Schumann et le violoncelle en majesté

L’un des grands représentants de son instrument, le violoncelliste Gautier Capuçon, témoigne avec cet album d’un accomplissement musical impressionnant. L’œuvre pour violoncelle de Robert Schumann reçoit là un hommage qui prend la forme d’un projet cohérent. Le concerto et les deux livres des Fantasistücke sont ici complétés par deux pièces assez rarement donnée et enregistrées. Voici donc une parution en forme de bilan à la gloire du violoncelle romantique.

Tous les enregistrements qui figurent sur cet album ont été réalisés en direct au cours de divers concerts publics.

Ils s’échelonnent sur une période sept ans et proviennent de sources diverses. Gautier Capuçon y déploie un tempérament original et volontaire. Dans l’unique concerto pour violoncelle composé par Schumann, le soliste s’associe avec l’Orchestre de Chambre d’Europe que dirige Bernard Haitink avec lequel il a souvent joué cette partition. Leur conception commune de l’œuvre en explore l’ombre et la lumière. L’Adagio se distingue par ses couleurs sombres et méditatives, rarement aussi profondément explorées.

Contrairement à l’enregistrement du concerto dont il s’agit ici de la première publication discographique, les pièces de musique de chambre constituent des rééditions ô combien bienvenues, puisqu’elles émanent des captations effectuées au cours du merveilleux Festival Progetto Argerich de Lugano, malheureusement interrompu par la géniale pianiste. La grande Marta, au même titre que Gautier Capuçon, en constitue l’épine dorsale. Aussi bien dans les Pièces pour violoncelle et piano dans le ton populaire op. 102 que dans les Fantasiestücke op. 88 pour trio, dans lesquelles le frère violoniste Renaud Capuçon rejoint ses deux complices, l’entente se manifeste avec une ferveur réjouissante et partagée.

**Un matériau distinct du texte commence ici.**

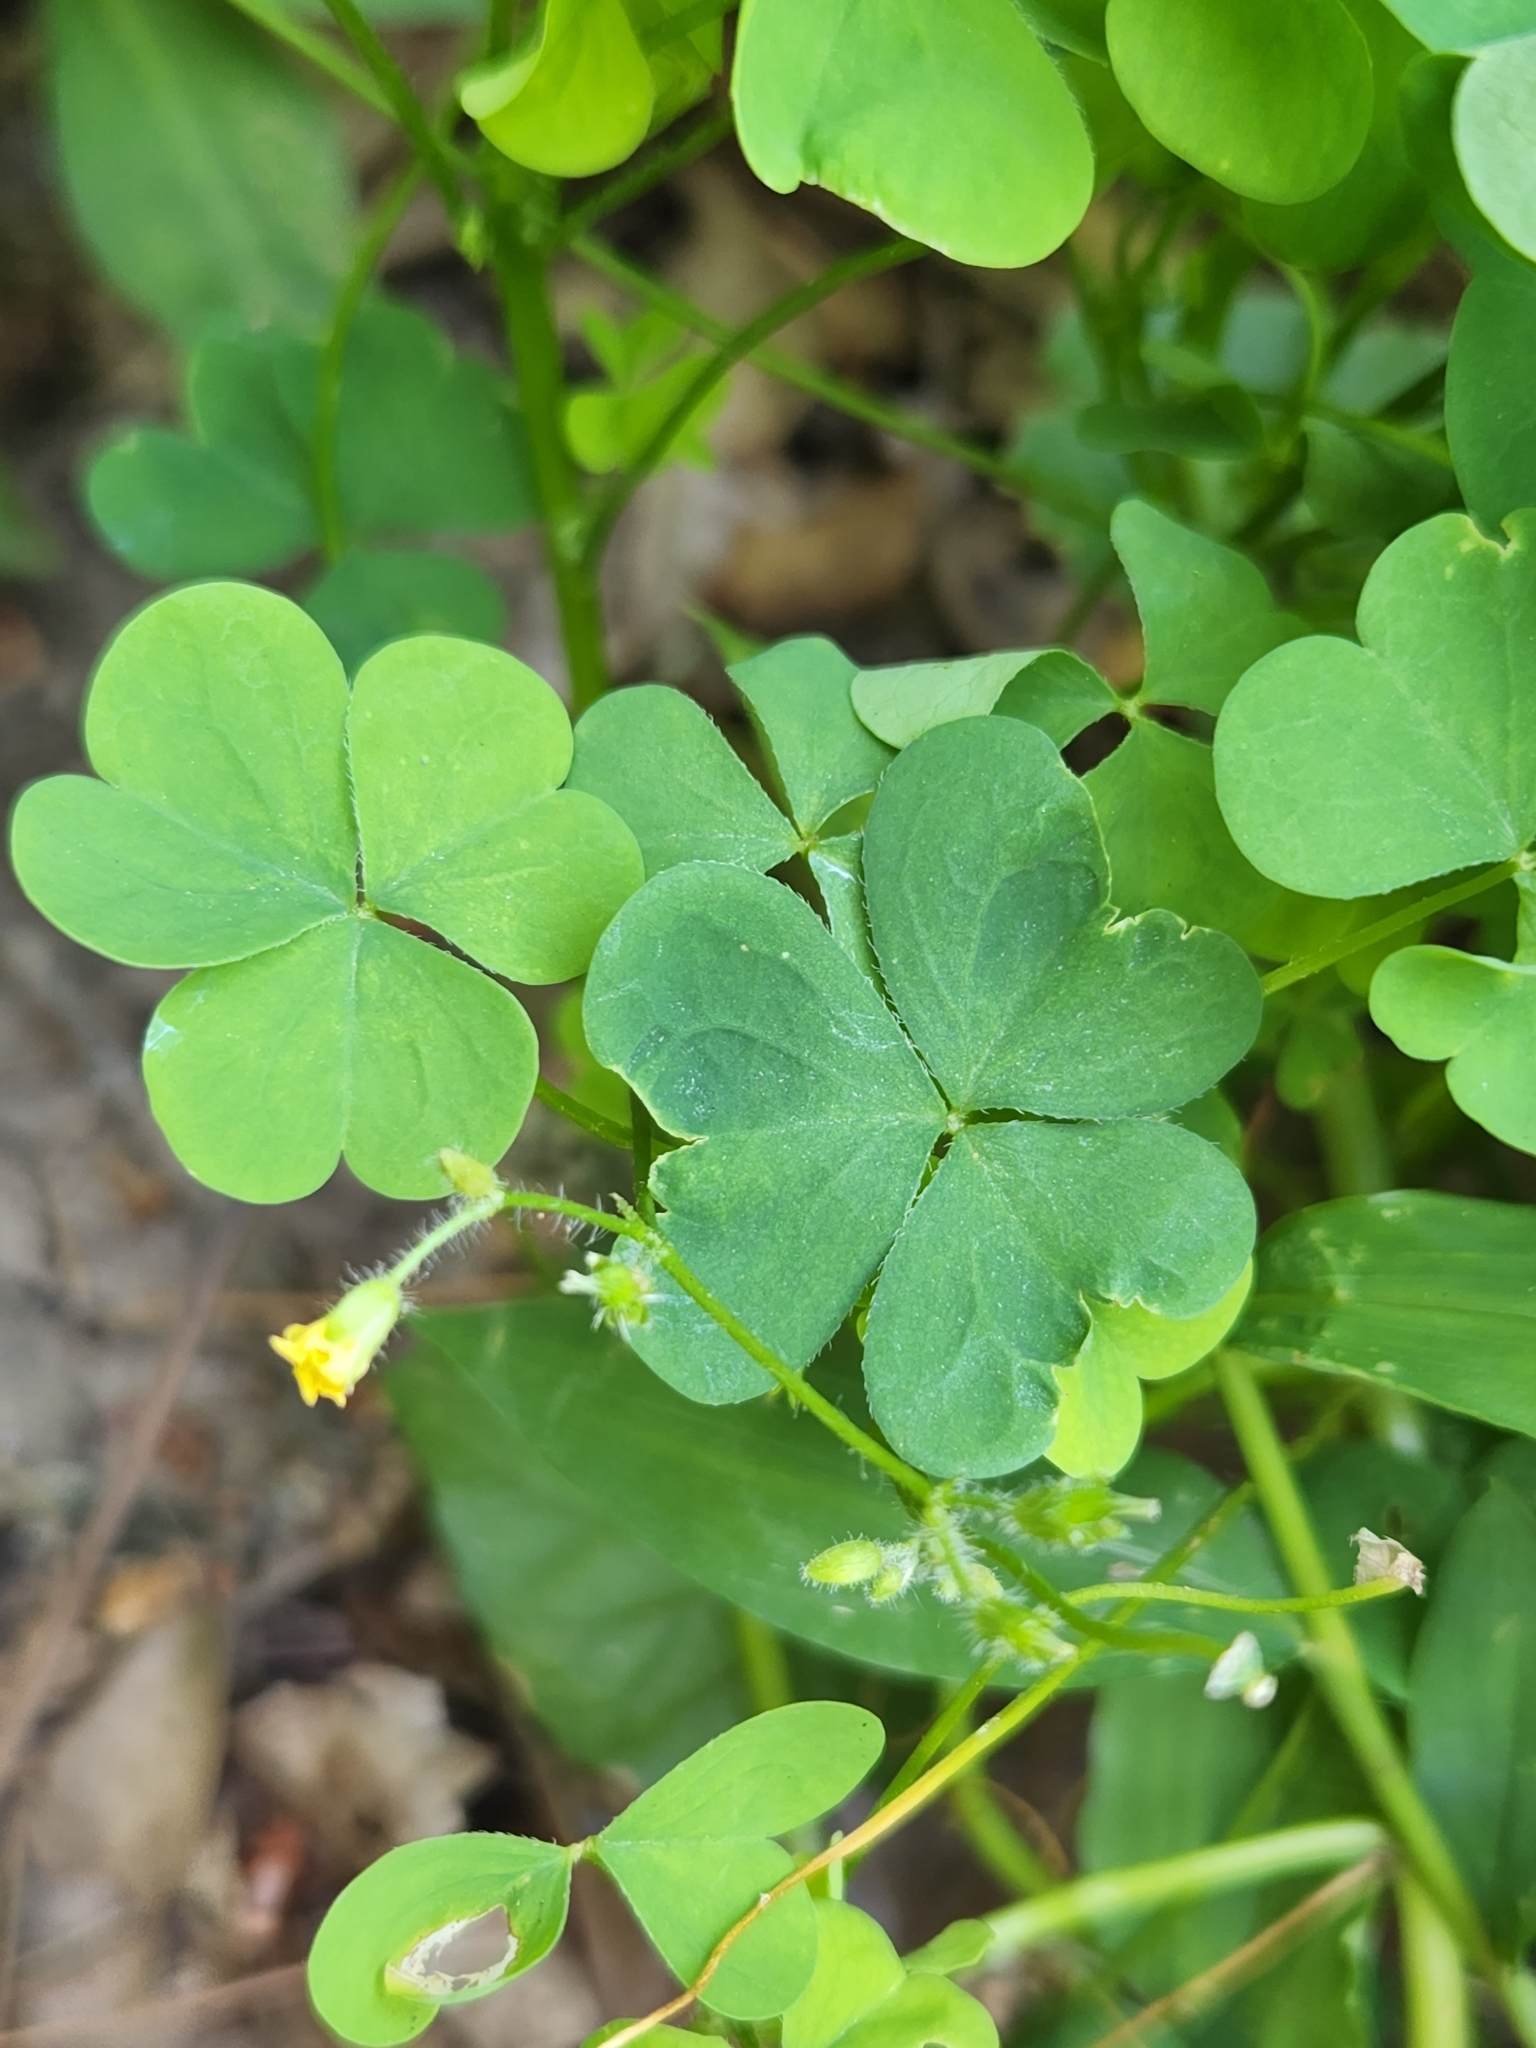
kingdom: Plantae
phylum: Tracheophyta
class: Magnoliopsida
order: Oxalidales
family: Oxalidaceae
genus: Oxalis
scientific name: Oxalis dillenii
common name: Sussex yellow-sorrel
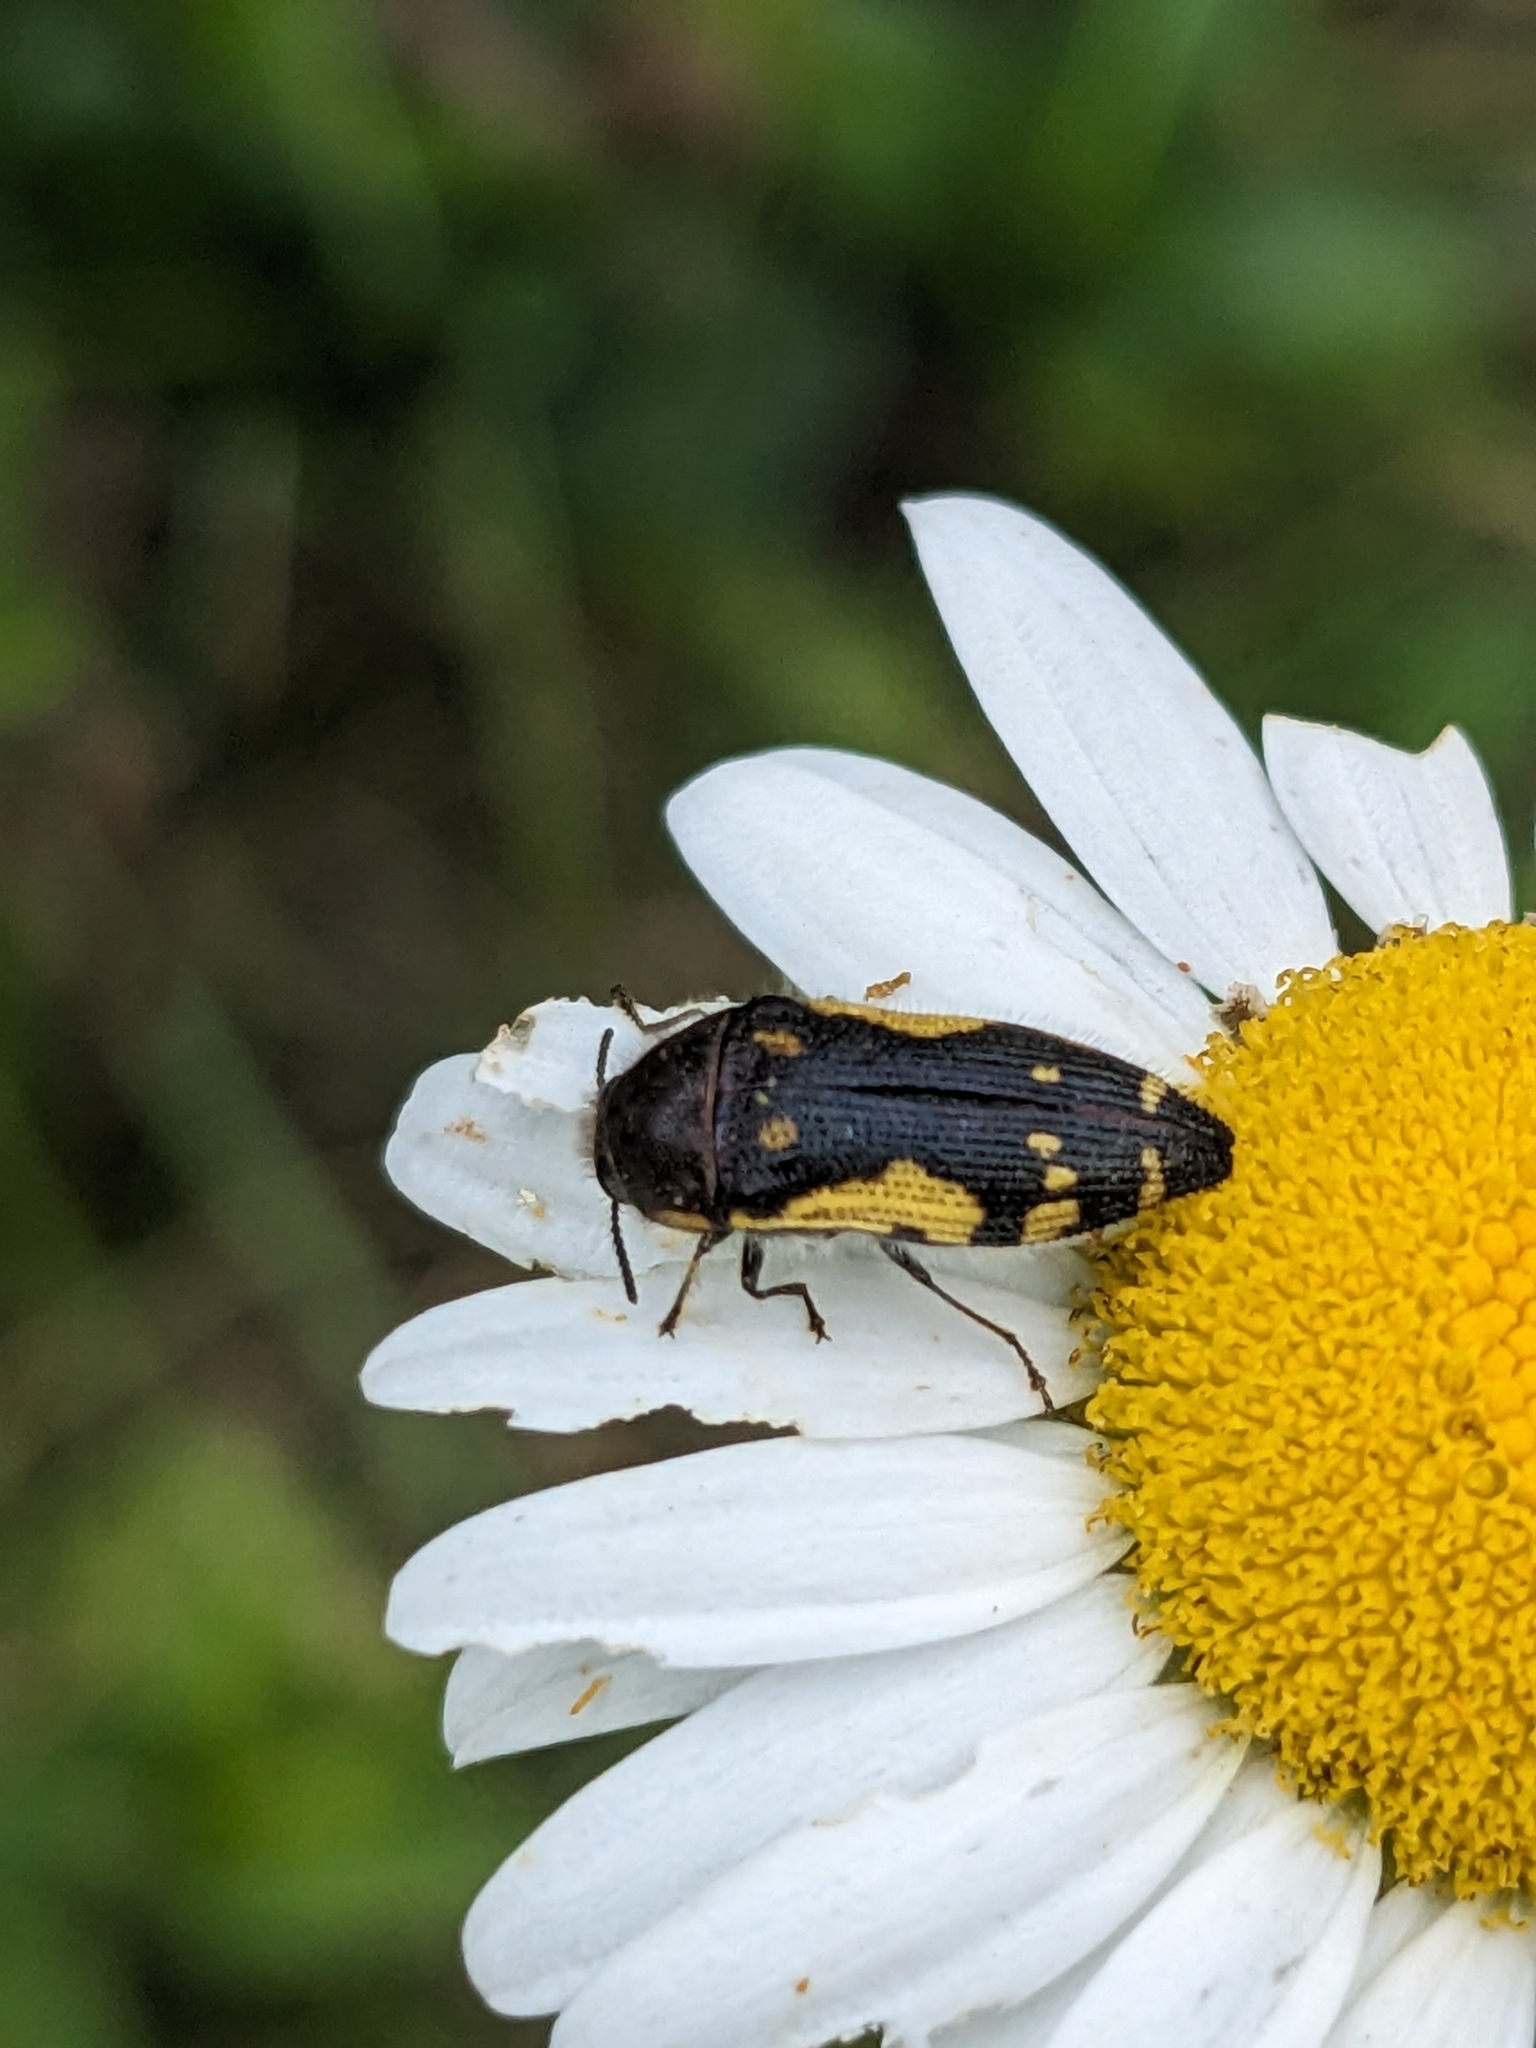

L’énergie développée par la pianiste irrigue toutes ces interprétations et se transmet à l’ensemble. On admire tout autant l’Adagio et Allegro op. 70, initialement composé pour le cor, ainsi que des Fantasiestücke op. 73 confiées également à la clarinette. Poésie et vitalité caractérisent l’ensemble de ce programme inédit au disque.